Trees for Silty Soil
Weeping willow "Salix babylonica," bald cypress "Taxodium distichum" and river birch "Betula nigra" are all attractive trees that grow natively near water sources and thrive in moist soils. Peve minaret is the bald cypress' dwarf cousin that looks like an evergreen conifer, but its leaves turn yellow-orange in the fall. Another attention-grabbing, moisture-loving tree is the red twig dogwood, "Cornus sericea," which blooms beautiful white blossoms along its deep red branches in the spring, and fruits bright red berries in the fall.
Shrubs for Silty Soil
Red chokeberry "Aronia arbutifolia" is an upright shrub that produces clusters of white flowers in the spring and red berries in the fall. It also produces beautiful shades of red and purple foliage in the fall. The summersweet clethra "Clethra alnifolia" has an interesting appeal with spiked leaves that grow dense clusters of small white flowers. It adapts easily and tolerates full sun or partial shade. American elder "Sambucus canadensis" is a suckering shrub that produces elderberries, which are popular in jellies, jams, wine and other culinary delights.
Flowers for Silty Soil
Yellow iris "Iris pseudacorus" is a flourishing flower that produces an abundance of large, yellow blooms when grown in wet areas. Yellow iris are found in the wild growing in the shallow areas of ponds and lakes, and can grow in the home landscape in rich, moist soils. Another variety of iris, the Japanese iris "Iris ensata" also thrives in silty soil and the beautiful blue blooms will add some more colour to your garden. Swamp milkweed "Asclepias incarnata L." is another option that flourishes in fine, moist, silty soil. Its showy clusters of pink to red flowers bloom in the spring and summer, and it's a favourite host and food plant for monarch butterflies.

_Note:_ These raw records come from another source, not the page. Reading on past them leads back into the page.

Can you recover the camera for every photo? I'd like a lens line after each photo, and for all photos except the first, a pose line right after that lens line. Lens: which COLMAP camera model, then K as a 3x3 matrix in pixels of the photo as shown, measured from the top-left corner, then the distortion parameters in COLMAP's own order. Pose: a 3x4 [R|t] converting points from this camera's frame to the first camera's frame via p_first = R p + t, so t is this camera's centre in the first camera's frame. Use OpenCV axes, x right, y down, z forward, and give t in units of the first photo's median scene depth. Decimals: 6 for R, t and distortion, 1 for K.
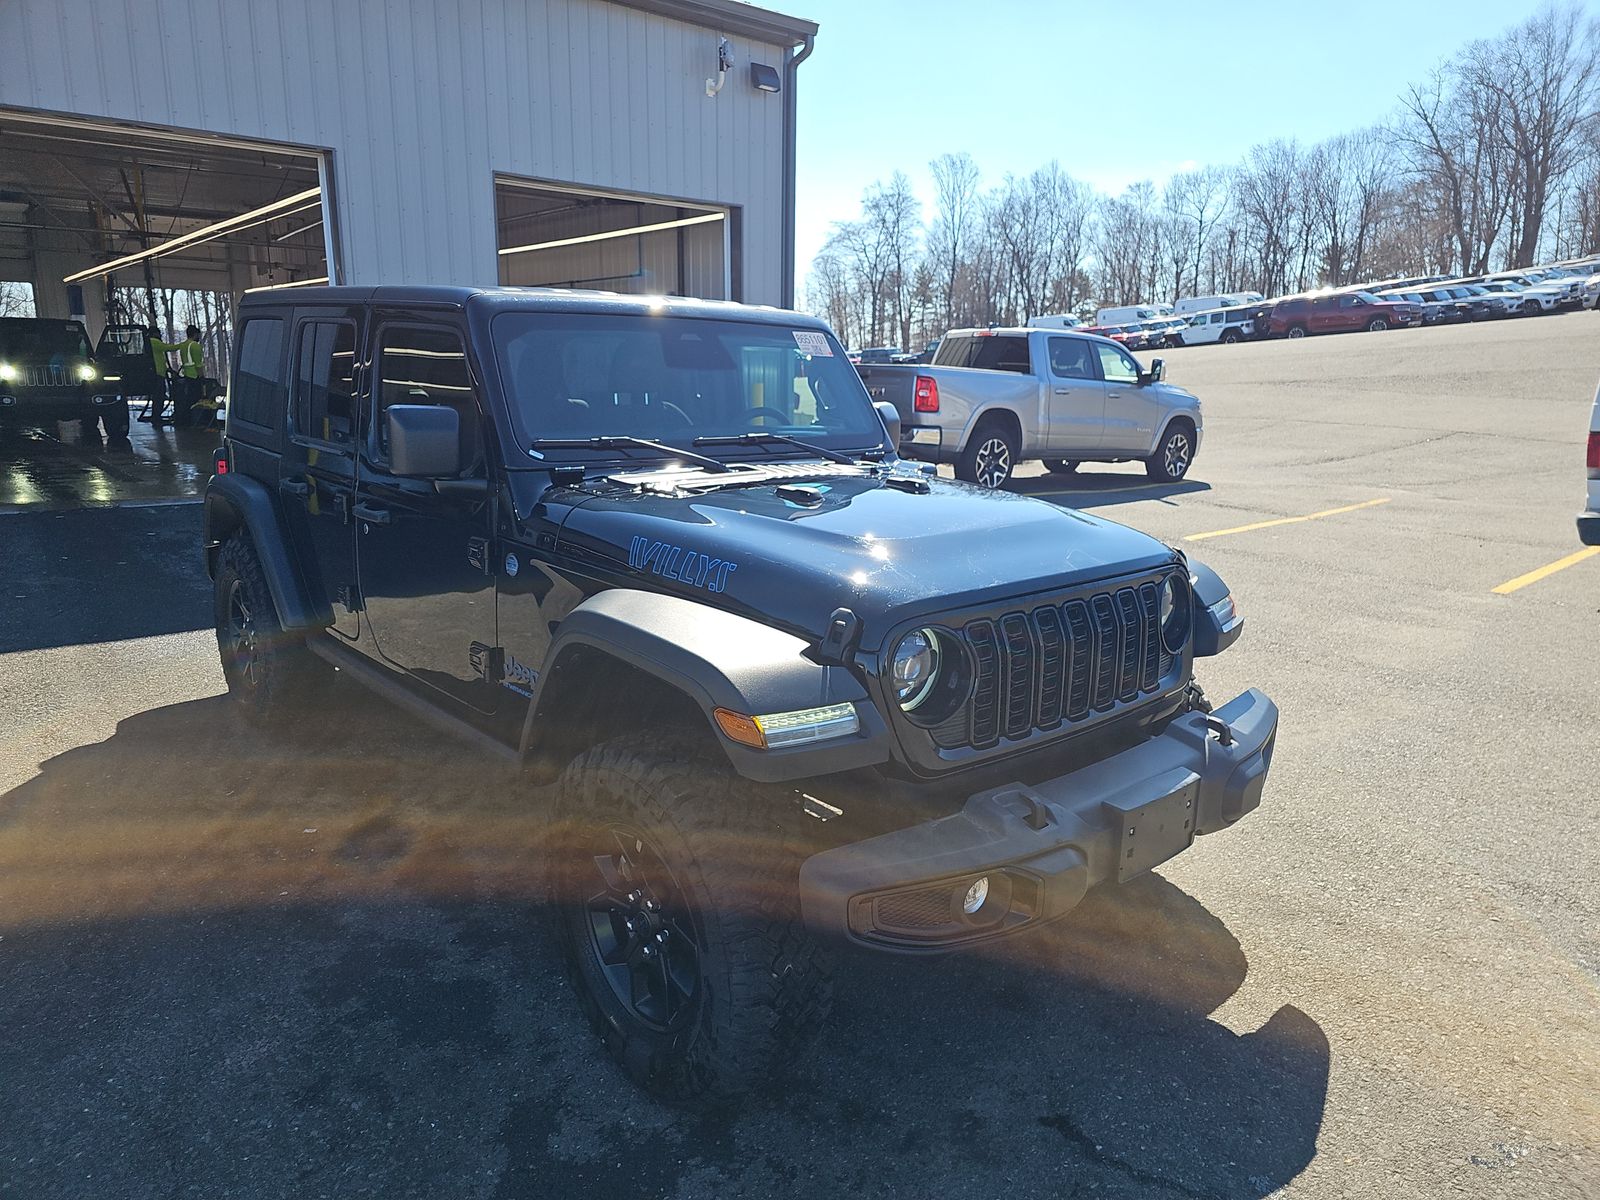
lens RADIAL K [[1146.6, 0, 799.7], [0, 1146.6, 636.3], [0, 0, 1]] dist [0.075624, -0.070393]
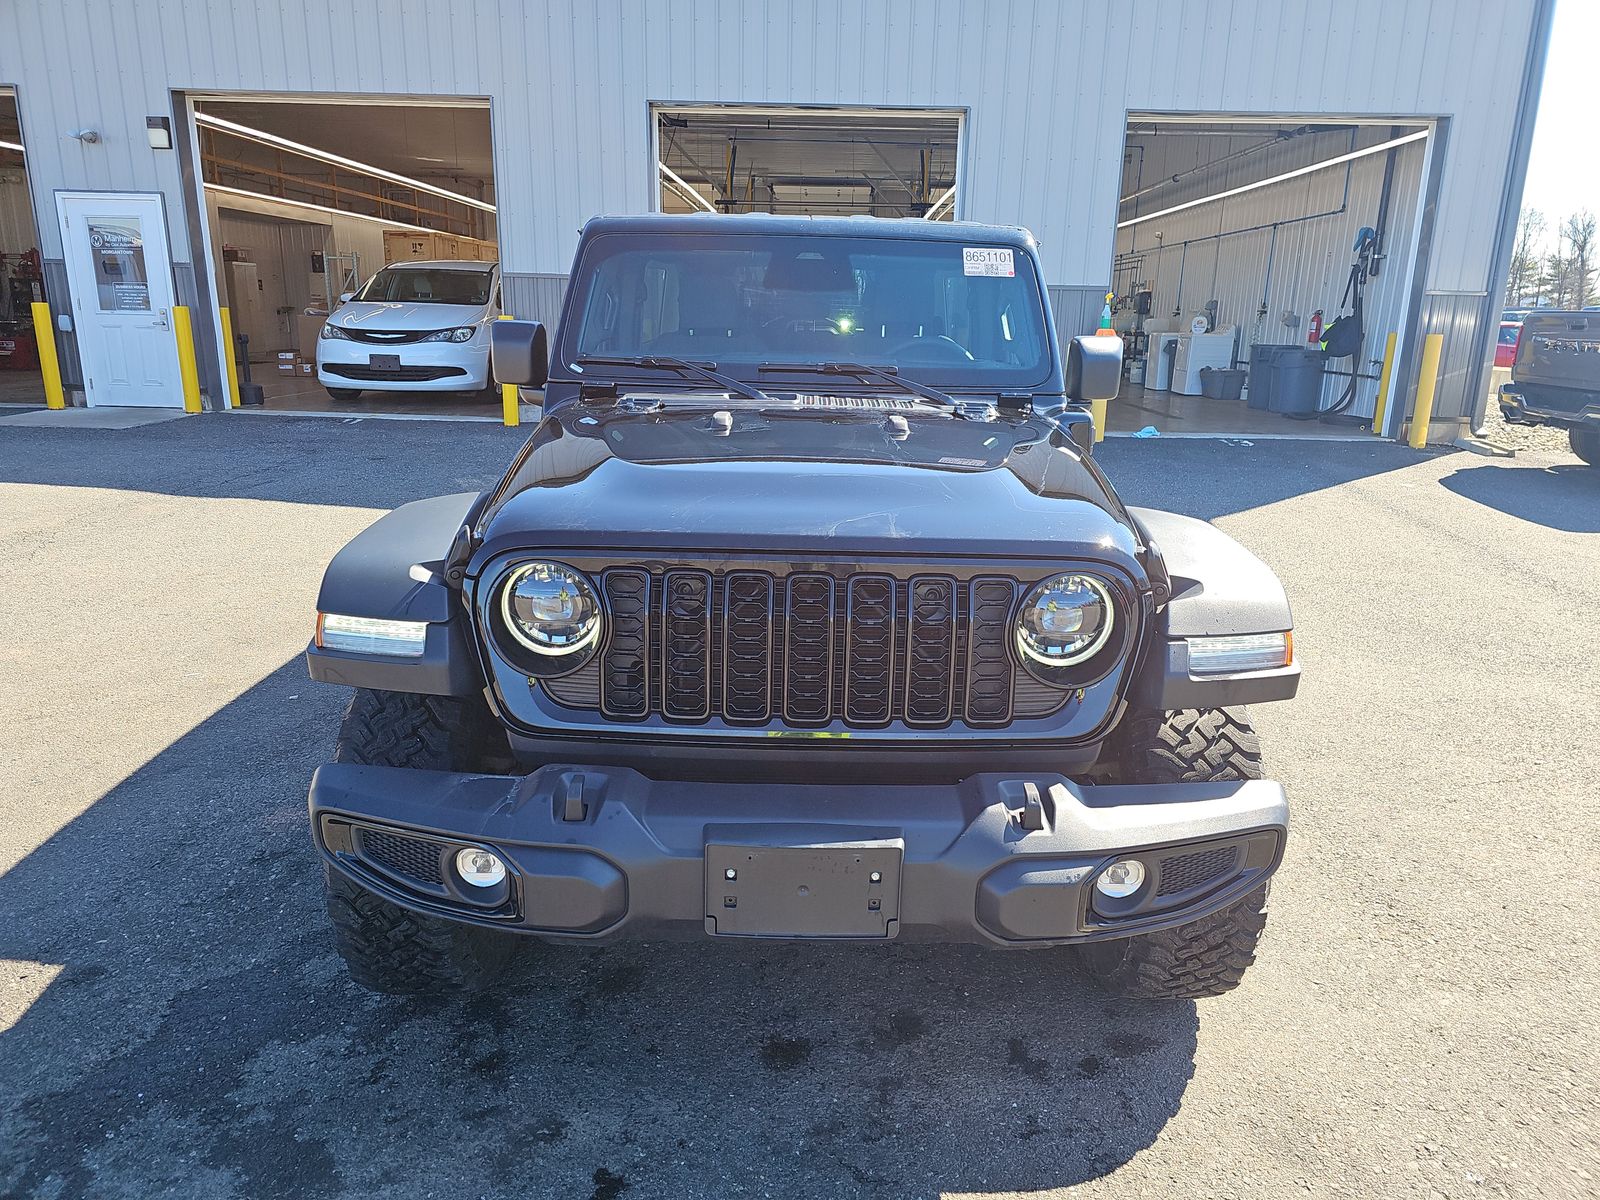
lens RADIAL K [[1108.5, 0, 795.6], [0, 1108.5, 601.3], [0, 0, 1]] dist [0.063299, -0.066172]
pose [[0.725460, 0.178018, -0.664844, 0.268726], [-0.169314, 0.982446, 0.078309, -0.025879], [0.667114, 0.055757, 0.742867, 0.162556]]
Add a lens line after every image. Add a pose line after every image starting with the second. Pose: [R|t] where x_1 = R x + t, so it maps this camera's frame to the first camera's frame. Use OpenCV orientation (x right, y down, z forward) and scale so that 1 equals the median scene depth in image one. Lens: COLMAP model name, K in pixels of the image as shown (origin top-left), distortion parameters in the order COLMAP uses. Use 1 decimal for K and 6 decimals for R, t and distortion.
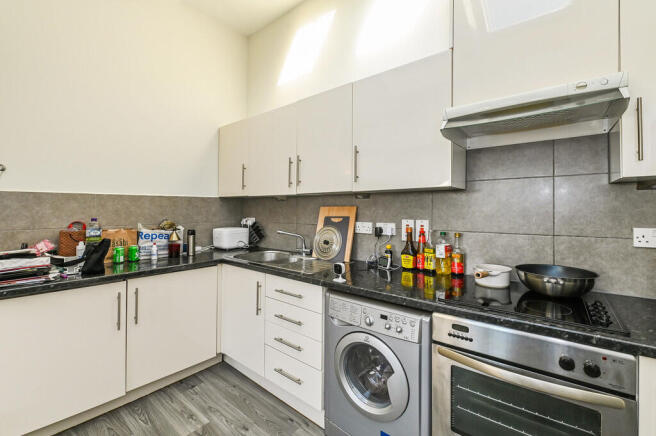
lens RADIAL K [[277.9, 0, 320.0], [0, 277.9, 202.2], [0, 0, 1]] dist [-0.002157, -0.000248]
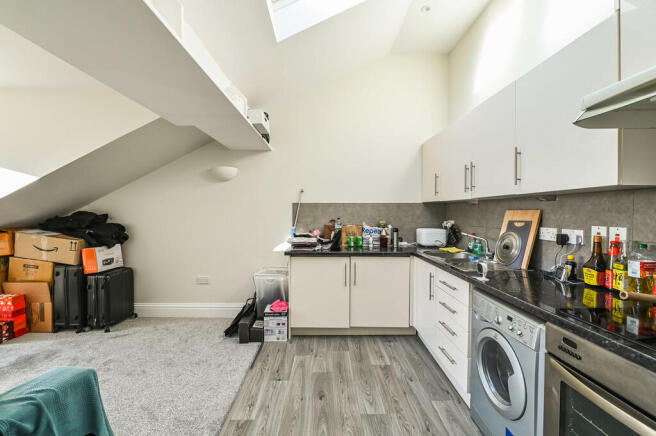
lens RADIAL K [[275.5, 0, 331.9], [0, 275.5, 210.9], [0, 0, 1]] dist [0.000722, -0.000042]
pose [[0.660377, -0.000139, -0.750934, 0.384709], [0.013885, 0.999831, 0.012025, -0.002337], [0.750806, -0.018368, 0.660268, -0.104740]]
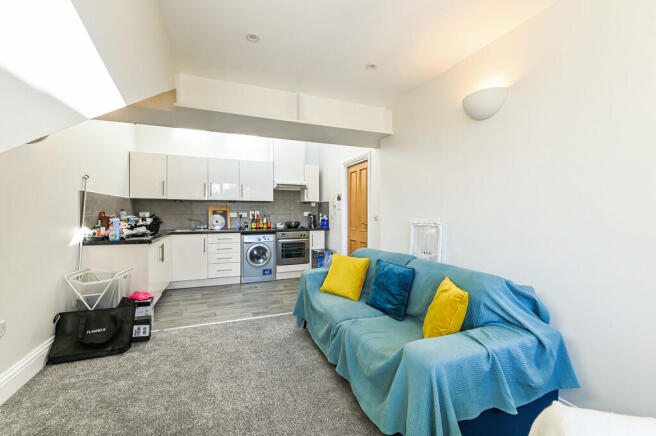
lens RADIAL K [[275.5, 0, 331.9], [0, 275.5, 210.9], [0, 0, 1]] dist [0.000722, -0.000042]
pose [[0.426724, 0.007773, 0.904349, -1.773878], [-0.020788, 0.999783, 0.001216, 0.036907], [-0.904143, -0.019319, 0.426793, -0.879936]]
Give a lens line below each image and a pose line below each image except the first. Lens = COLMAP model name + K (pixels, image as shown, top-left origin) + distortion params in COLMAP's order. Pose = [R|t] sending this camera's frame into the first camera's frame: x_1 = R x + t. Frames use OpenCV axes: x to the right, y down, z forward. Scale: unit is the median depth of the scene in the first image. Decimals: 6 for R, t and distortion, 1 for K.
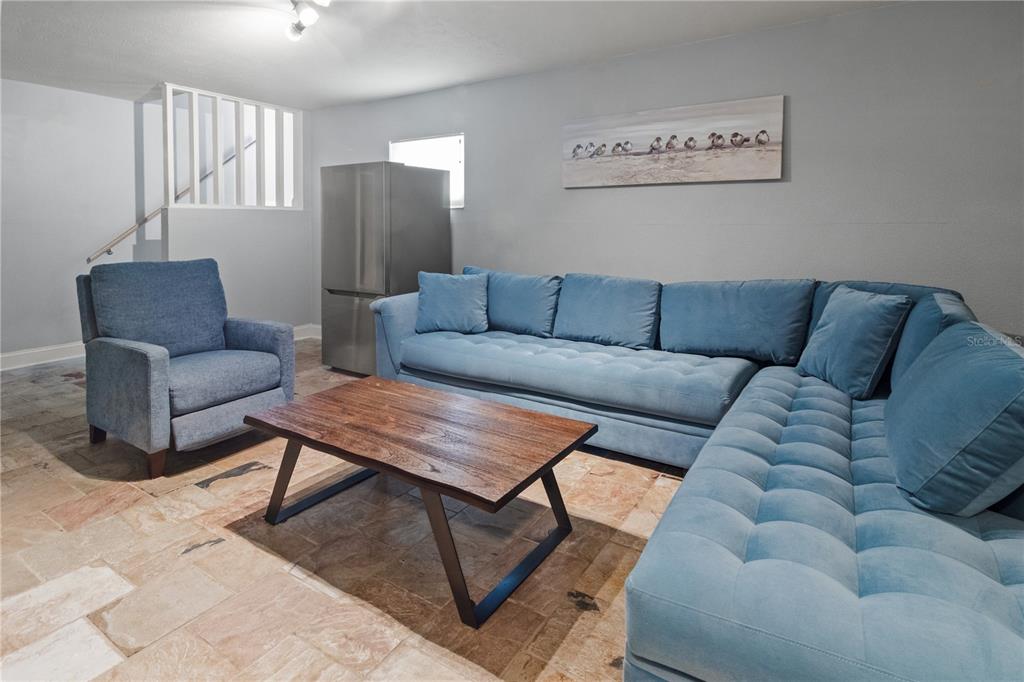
lens RADIAL K [[519.1, 0, 512.0], [0, 519.1, 341.0], [0, 0, 1]] dist [0.000781, 0.000100]
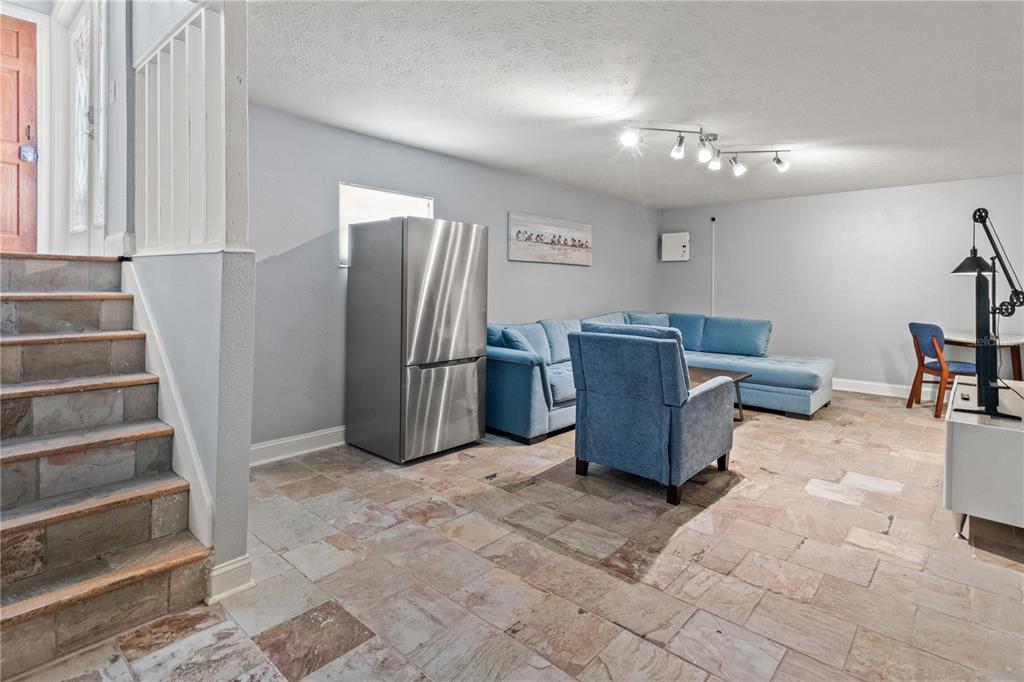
lens RADIAL K [[519.1, 0, 512.0], [0, 519.1, 341.0], [0, 0, 1]] dist [0.000781, 0.000100]
pose [[0.145591, -0.101294, 0.984146, -1.387808], [0.207467, 0.975753, 0.069738, -0.211193], [-0.967347, 0.194025, 0.163076, 0.934849]]
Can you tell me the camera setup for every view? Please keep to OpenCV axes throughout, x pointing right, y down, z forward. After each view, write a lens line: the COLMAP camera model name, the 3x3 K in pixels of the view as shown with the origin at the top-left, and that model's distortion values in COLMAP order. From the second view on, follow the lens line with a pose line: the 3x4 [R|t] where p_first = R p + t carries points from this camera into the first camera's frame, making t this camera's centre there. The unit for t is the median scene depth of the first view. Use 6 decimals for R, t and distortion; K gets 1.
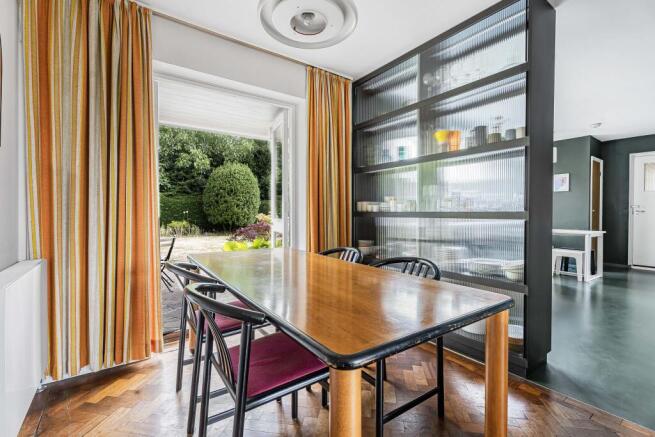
lens RADIAL K [[294.5, 0, 329.8], [0, 294.5, 219.6], [0, 0, 1]] dist [0.002171, 0.000792]
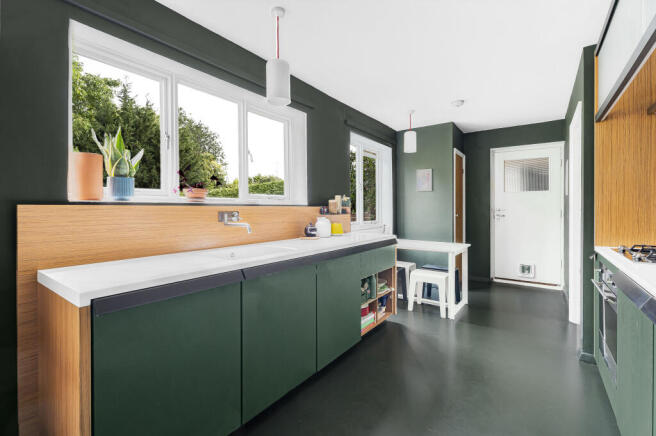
lens RADIAL K [[295.0, 0, 325.0], [0, 295.0, 214.9], [0, 0, 1]] dist [0.002171, 0.000792]
pose [[0.952479, -0.013186, 0.304319, 0.328325], [0.012881, 0.999913, 0.003011, -0.043921], [-0.304332, 0.001052, 0.952565, 0.368682]]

Hummingbirds are also attracted to swamp milkweed's nectar.
Vegetables for Silty Soil
Rich, mucky soils are a favourite of farmers for growing various fruit and vegetable crops. However, problems with pests and diseases arise as a result of silty soil's strong water-retaining capabilities. Silty soils contain the same nutrient density of muck soils that fruit and vegetable crops love, but measures have to be taken to improve its water-drainage. Mixing composted organic matter into the silty soil will alter its drainage capabilities and allow for a successful vegetable garden.